Excerpted data Block Start

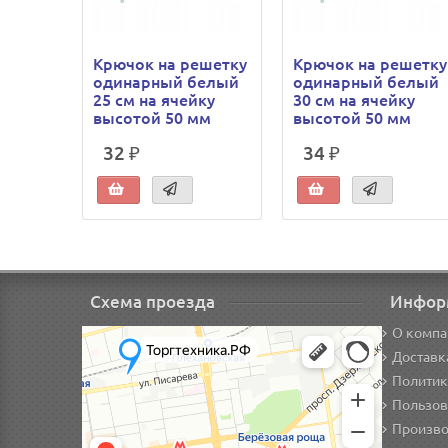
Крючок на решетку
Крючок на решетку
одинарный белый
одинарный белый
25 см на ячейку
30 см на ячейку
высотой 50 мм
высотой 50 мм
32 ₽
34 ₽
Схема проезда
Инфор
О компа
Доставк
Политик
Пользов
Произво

Excerpted data Block End

» Your instructions
Output every record verbatim, skipping images.

» Output for this task
Крючок на решетку
Крючок на решетку
одинарный белый
одинарный белый
25 см на ячейку
30 см на ячейку
высотой 50 мм
высотой 50 мм
32 ₽
34 ₽
Схема проезда
Инфор
О компа
Доставк
Политик
Пользов
Произво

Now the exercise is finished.